### TO DO
Everything in the listing below from the line containing "кой МТС, собирается" through the line containing "Заменить SIM-карту" must be repeated exactly; the remaining lines are not wanted.

### DATASET RECORDS
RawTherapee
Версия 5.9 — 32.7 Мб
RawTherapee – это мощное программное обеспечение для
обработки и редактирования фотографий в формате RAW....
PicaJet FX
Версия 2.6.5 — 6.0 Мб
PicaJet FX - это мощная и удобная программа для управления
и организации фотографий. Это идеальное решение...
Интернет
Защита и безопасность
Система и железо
* * *
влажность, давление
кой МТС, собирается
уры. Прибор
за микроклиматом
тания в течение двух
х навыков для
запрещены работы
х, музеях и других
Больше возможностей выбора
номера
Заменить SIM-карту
* * *
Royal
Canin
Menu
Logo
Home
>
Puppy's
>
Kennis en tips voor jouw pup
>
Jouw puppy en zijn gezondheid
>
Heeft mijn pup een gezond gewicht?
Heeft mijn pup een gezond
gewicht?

### ANSWER TO THIS TASK
кой МТС, собирается
уры. Прибор
за микроклиматом
тания в течение двух
х навыков для
запрещены работы
х, музеях и других
Больше возможностей выбора
номера
Заменить SIM-карту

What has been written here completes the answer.